Gradually, almost imperceptibly, the New Yorker was hypnotizing the crowd. He had the Conch, and he was not to release it. The side discussions broke up, and now everyone was listening to the mobile tactician. Some began asking concerned questions: "What happens when the cops catch us while we're running?"

"The Man won't catch us; he's fat. He eats too much starch. All day long, he eats starch, and then finds out he can't keep up with a hippie. He takes a good long look at himself in the mirror, and realizes that he can't keep up with a hippie."

"Which way do we scatter when they come?"

"We can't worry about specifies now. We first have to decide if this is the way we're gonna handle The Man."

The New Yorker began to relate tales from the Lower East Side, where mobile tactics had been used effectively. If the cops caught up with someone on a side street, he said, everyone nearby would converge screaming on that cop," and he'd let our boy go, let me tell you."

The circle, which 20 minutes earlier had been thinking primarily about peaceful protest, was now talking about military strategy for the policeman-enemy. There was still opposition, of course. One bearded man, Leonard Wolfe, who had supported the march to the jail, argued in a half-whisper with Mark Dyen, of Harvard SDS, who supported mobile tactics.

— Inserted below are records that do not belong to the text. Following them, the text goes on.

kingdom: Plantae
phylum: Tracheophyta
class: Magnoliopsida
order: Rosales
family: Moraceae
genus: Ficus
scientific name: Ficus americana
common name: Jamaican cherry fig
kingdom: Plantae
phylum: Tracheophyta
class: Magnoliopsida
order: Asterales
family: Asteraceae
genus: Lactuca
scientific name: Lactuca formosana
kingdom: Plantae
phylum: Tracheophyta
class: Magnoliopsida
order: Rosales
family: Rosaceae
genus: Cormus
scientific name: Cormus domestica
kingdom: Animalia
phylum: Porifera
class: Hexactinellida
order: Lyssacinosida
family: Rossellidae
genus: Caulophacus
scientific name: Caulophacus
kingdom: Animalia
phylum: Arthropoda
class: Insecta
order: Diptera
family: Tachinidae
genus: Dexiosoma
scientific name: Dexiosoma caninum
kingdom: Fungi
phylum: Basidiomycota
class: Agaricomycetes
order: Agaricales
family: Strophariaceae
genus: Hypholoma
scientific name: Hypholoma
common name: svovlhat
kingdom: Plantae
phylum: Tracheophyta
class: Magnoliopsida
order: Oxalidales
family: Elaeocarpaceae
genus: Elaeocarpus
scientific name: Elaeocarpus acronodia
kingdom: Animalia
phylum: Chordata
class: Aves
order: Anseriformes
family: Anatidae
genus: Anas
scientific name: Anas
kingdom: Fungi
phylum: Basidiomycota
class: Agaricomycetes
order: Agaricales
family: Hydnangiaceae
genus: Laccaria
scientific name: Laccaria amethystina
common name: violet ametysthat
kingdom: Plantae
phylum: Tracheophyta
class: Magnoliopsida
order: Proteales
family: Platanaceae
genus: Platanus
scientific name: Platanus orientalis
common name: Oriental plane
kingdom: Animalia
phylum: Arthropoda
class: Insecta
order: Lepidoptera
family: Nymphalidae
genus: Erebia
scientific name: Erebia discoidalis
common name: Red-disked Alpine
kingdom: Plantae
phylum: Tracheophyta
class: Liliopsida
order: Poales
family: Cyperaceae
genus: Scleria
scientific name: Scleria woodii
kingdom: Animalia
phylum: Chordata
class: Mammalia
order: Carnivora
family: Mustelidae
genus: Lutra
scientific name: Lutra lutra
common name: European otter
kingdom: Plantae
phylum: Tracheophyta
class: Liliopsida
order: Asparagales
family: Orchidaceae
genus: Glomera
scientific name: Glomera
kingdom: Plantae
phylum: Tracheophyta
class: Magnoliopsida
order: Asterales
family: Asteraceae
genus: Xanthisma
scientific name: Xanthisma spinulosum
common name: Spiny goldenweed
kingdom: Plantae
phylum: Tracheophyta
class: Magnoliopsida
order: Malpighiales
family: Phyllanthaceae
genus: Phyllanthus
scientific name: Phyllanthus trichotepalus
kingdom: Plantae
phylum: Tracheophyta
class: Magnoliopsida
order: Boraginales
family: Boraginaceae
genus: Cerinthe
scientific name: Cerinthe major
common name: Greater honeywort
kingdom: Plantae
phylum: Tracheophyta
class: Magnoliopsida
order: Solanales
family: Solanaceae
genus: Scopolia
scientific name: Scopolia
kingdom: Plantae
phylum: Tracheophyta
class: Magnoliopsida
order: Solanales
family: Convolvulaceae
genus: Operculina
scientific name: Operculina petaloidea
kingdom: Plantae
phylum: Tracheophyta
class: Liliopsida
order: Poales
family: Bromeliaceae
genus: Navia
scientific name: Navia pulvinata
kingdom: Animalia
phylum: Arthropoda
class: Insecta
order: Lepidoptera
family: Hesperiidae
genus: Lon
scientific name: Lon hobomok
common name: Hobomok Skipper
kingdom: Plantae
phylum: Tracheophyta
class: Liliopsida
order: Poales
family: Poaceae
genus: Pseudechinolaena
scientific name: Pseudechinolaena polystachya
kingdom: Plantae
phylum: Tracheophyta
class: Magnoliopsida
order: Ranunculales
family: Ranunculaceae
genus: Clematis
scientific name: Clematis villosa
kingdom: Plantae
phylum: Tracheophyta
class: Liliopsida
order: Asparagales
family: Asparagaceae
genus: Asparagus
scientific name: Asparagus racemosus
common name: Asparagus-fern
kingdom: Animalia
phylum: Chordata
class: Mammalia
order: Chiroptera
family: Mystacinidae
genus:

Dyen, who has short hair and dresses straight, looks like a political organizer, and distinctly unlike a hippie. Most of the real hippies, it seemed, were not even sitting in that circle--they were 50 yards away, just singing and playing the guitar. You could tell that they would go home peacefully when the cops came. They weren't into this thing of fighting cops.

But in the circle, mobile tactics was winning the day. Only once did it appear that the tail New Yorker's authority would be questioned--when a black man of the fringe of the circle called out "Where are you from?"